Our journey to Western Armenia started with a four day stay in Istanbul. This city is the crossroads of multiple civilizations dating back mutilple milleniums. One sees the heavy influence of the early Romans, the Byzantines, the Ottoman Turks and the more recent new Turkey under Kemal Attaturk, after World War I. The people are very friendly and helpful, and the city is crowded now with European tourists. Many of the sites we are visiting have hundreds of school children passing through their doors, visiting historical landmarks that date back many hundreds of years.
On our first day, we rode in two cabs around the old city walls, along the Golden Horn of the Bosporous, to a small church known as Chora Church Museum. Tucked away on a tiny street in a little neighborhood, the original church standing at this location was built in the 4th century, when Istanbul was known as Constantinople (after the Roman emperor Constantine). It was then built outside the walls of the city but suffered heavy damage from an earthquake in the the first millennium. The current structure is a Byzantine Church built in the eleventh century. After suffering damage by the 12th century Crusaders the Byzantines started an effort to completely renovate and reconstruct the church. Under its patron Theodore Metochites, the church was decorated on the inside with magnificent frescoes and mosaics. Over the next six centuries, control of the church changed and in the 16th century the Ottomans took control.
Chora was converted to a mosque, and the beautiful and historic early mosaic depictions of Christian history were whitewashed and covered over. Minarets were added and the structure was used as a mosque until the 1940's, when the historic art work was discovered. Over the next many years, the masterpiece of Eastern Orthodox art was restored. Today, one can see portions of the beautiful work on the ceilings and high on the walls of the small church. (Check out the link on this blog to Brian's Travel Photos to see pictures of Chora Church.)

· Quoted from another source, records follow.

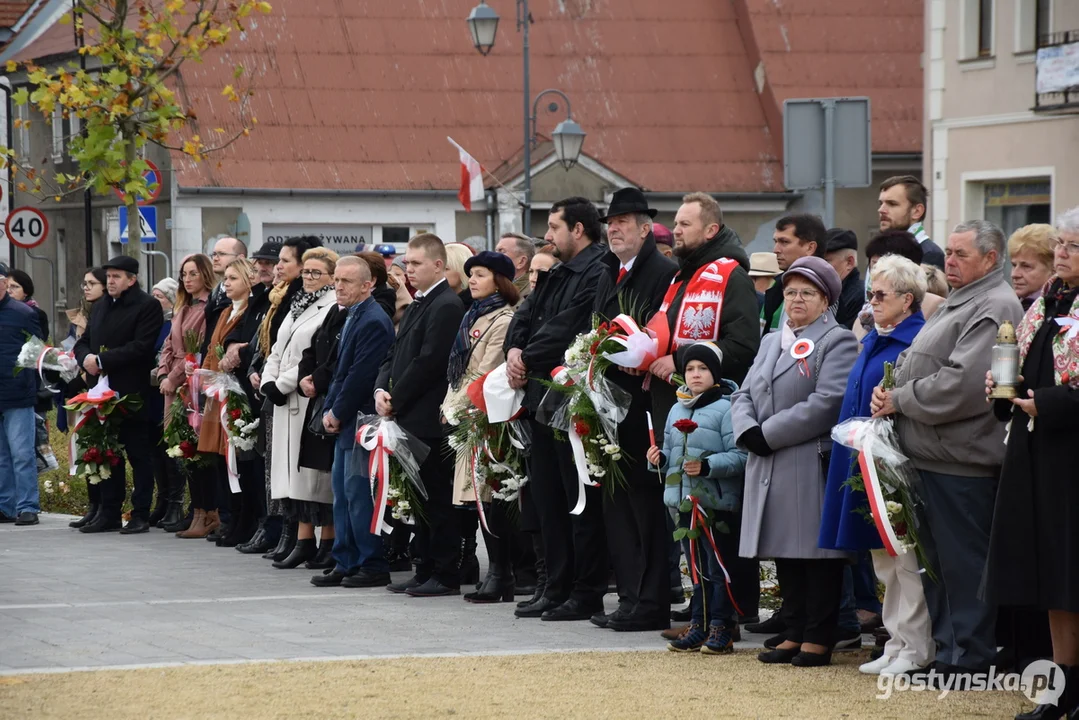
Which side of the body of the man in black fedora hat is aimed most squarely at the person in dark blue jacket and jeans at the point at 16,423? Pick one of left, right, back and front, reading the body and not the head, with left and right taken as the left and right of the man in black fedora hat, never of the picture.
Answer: right

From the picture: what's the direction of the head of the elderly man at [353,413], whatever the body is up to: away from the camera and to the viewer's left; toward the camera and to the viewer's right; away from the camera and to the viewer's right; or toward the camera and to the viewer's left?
toward the camera and to the viewer's left

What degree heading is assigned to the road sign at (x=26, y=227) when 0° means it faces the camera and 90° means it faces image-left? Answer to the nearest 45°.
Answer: approximately 0°

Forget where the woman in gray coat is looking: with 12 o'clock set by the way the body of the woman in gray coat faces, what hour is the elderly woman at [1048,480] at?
The elderly woman is roughly at 9 o'clock from the woman in gray coat.

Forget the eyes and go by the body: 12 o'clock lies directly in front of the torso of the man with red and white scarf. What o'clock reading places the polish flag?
The polish flag is roughly at 4 o'clock from the man with red and white scarf.

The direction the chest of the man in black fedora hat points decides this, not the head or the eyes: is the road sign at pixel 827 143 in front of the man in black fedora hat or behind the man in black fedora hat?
behind

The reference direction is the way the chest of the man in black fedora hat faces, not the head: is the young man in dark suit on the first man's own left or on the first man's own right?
on the first man's own right

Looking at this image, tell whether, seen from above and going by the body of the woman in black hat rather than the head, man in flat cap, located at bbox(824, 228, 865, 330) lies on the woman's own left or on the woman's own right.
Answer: on the woman's own left

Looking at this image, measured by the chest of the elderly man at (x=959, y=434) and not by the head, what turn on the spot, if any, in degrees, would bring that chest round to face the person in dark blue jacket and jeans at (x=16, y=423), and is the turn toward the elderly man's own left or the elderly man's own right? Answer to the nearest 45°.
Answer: approximately 45° to the elderly man's own right

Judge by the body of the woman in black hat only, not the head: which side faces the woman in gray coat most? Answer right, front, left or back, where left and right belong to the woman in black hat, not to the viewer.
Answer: left
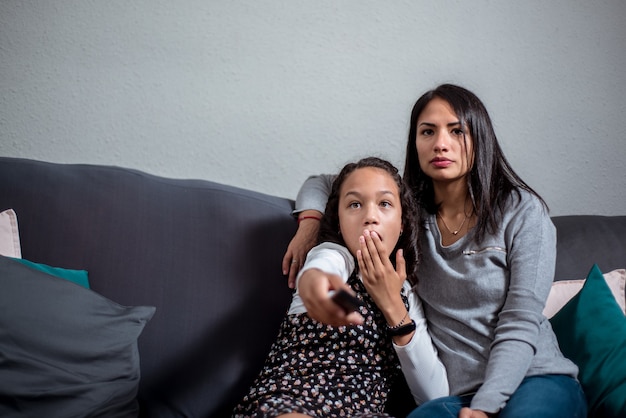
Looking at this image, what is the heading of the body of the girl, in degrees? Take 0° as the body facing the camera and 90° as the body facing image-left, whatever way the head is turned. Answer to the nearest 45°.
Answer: approximately 0°

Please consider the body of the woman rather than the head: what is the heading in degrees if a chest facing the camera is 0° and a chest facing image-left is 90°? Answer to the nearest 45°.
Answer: approximately 45°

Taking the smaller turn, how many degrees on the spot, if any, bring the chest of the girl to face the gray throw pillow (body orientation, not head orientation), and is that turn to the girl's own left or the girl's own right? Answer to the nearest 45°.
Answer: approximately 90° to the girl's own right

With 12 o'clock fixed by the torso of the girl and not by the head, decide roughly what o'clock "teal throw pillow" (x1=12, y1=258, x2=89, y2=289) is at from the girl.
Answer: The teal throw pillow is roughly at 3 o'clock from the girl.
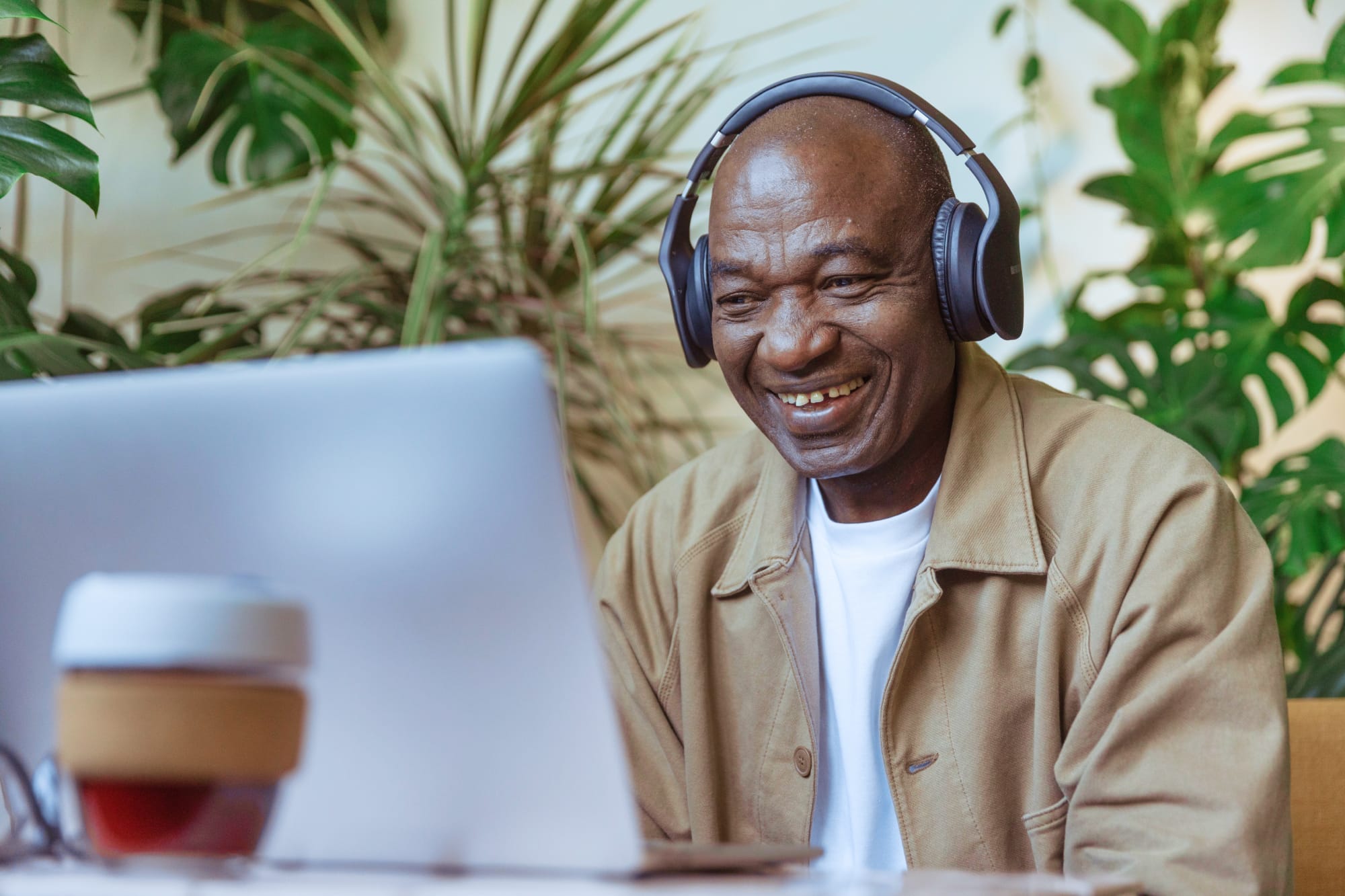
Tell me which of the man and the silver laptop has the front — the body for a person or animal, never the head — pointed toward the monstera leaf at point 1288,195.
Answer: the silver laptop

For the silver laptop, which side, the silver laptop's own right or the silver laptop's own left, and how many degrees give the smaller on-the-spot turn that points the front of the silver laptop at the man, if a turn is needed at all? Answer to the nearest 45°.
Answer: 0° — it already faces them

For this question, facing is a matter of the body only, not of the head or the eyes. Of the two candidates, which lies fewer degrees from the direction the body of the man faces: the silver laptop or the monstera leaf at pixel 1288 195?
the silver laptop

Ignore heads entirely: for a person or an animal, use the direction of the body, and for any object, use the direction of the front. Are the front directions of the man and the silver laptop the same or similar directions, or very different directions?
very different directions

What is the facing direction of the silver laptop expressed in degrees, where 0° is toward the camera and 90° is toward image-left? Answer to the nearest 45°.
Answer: approximately 225°

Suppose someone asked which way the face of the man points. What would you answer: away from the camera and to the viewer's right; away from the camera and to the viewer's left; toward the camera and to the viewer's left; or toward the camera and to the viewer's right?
toward the camera and to the viewer's left

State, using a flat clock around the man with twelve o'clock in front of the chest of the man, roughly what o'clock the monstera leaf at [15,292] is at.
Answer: The monstera leaf is roughly at 2 o'clock from the man.

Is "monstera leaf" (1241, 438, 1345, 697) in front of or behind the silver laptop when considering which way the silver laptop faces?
in front

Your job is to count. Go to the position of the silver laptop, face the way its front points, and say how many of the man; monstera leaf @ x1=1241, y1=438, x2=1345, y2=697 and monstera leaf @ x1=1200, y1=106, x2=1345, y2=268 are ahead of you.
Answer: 3

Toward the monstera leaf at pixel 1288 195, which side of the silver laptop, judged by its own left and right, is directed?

Our next stop was the historic Grand Bazaar -- the oldest structure of its kind in the world. Built in the 18th century, the Bazaar is a building containing a maze of streets lined with everything from high-end jewelers to silver vendors to rug merchants, to leather stores, to low-end souvenirs to leather shops, to pure junk. One can easily get lost here and, if one is not careful, be drowned in tea and coffee from the shop owners who invite you in for a cup of tea to show you their prized merchandise. Its main street is lined with jewelery stores -- diamonds, gold, silver, stones - you ask for it, you got it!

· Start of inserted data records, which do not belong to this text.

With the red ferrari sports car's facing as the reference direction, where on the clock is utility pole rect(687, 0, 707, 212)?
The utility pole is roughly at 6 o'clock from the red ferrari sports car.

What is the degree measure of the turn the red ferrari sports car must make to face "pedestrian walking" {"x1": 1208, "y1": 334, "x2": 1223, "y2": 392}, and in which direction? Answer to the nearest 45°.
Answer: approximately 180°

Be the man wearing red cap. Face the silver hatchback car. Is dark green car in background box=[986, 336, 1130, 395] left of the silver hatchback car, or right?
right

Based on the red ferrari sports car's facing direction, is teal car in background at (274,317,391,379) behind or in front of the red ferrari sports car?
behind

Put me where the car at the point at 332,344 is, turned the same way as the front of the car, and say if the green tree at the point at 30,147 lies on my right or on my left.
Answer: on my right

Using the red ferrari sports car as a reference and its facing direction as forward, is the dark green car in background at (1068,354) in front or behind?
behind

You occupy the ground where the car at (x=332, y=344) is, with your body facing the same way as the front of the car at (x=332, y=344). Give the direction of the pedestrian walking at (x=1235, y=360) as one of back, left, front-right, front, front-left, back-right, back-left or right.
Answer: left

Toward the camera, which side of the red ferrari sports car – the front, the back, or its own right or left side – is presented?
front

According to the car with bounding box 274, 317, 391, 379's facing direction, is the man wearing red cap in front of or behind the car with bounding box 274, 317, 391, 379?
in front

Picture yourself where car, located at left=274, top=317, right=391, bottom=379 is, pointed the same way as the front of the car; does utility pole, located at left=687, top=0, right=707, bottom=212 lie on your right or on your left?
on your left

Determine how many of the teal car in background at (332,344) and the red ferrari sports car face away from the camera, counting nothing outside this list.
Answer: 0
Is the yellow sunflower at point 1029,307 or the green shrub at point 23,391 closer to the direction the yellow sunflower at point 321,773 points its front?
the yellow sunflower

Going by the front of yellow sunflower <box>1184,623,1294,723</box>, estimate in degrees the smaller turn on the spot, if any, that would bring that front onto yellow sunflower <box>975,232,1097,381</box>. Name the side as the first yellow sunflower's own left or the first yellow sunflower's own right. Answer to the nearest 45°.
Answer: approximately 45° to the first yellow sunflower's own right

After spending a few hours roaming the streets of the Bazaar and having a kebab lunch upstairs at Brothers restaurant, we moved on to the Egyptian Spice Market. The ESM is a much smaller version of the Bazaar and older, built in the 17th century. The streets leading to the building are lined with shops and street vendors, much like a flea market. This area is heavily inundated with the locals doing their shopping -- the merchandise is much less touristy and looks like it came from the large ships on the Bosphorous who have brought imports in from Asia.
Once in the Spice Market, we found stalls with teas, lokhum (Turkish Delight), spices, basturma (which we are enjoying for breakfast), and the usual scarves and pashminas, and trinkets (including the famous "achk:" or evil eye jewelry), Shop with Debbie and Susan and you will get the best bargain available in the world! They know how to haggle ... their best snag -- a "dolma roller" -- now, who doesn't want or need a sarma roller -- wrapping those grape leaves is so tedious!

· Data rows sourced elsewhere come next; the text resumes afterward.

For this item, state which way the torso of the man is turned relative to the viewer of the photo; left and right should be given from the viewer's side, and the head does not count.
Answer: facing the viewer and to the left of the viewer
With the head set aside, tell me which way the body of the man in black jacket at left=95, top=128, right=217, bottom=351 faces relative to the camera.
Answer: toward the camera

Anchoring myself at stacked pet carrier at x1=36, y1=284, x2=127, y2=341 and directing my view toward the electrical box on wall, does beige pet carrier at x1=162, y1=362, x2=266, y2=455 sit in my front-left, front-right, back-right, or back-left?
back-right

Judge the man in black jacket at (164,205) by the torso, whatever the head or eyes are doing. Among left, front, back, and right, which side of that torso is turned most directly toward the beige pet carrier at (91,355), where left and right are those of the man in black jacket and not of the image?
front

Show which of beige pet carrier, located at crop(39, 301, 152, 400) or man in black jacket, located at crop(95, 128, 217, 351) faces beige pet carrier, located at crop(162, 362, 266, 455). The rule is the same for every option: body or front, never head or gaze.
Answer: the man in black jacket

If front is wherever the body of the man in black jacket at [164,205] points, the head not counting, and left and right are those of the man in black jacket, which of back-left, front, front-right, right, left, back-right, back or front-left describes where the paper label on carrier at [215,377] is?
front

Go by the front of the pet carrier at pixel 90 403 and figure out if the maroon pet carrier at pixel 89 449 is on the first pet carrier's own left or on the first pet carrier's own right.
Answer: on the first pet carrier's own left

Brian, Lisa and Adi left sisters Debbie and Susan, and Harold, to expore and buy-out the Spice Bazaar, and climbed back up to the top of the old section of Istanbul -- Sultanhamet -- where they rested in the Sultanhamet Park. The Park rests between the Hagia Sophia (another massive Byzantine church-converted to a mosque-museum) and the Blue Mosque -- built by a 27 year old Sultan who died at 28, the year after the Mosque was completed.
Then, it was back to Hotel Dersaadet, a nap and then a fish/rakhi dinner in Kumkapi. Kumkapi is a small neighborhood located near Sultanhamet, where lots of Armenians live and work, and where the Armenian Patriarchate of Istanbul is located We enjoyed a fish dinner outdoors with the musicians entertaining us with Turkish music. Sounded awfully familiar!!
New find: while sitting at dinner (after a few glasses of Rakhi) Debbie and I noticed a small nearby shop that had cheese and halvah wheels displayed in the window. At 9 p.m. the store keeper was still there -- we got up from our table and walked over to the store and bought a big hunk of the sweet sesame/pistachio dessert. Our waiter took a chunk, heated it with milk, and then baked it in the oven and sprinkled it with ground pistachios. That was one of the most unusual and best desserts I have ever tasted!!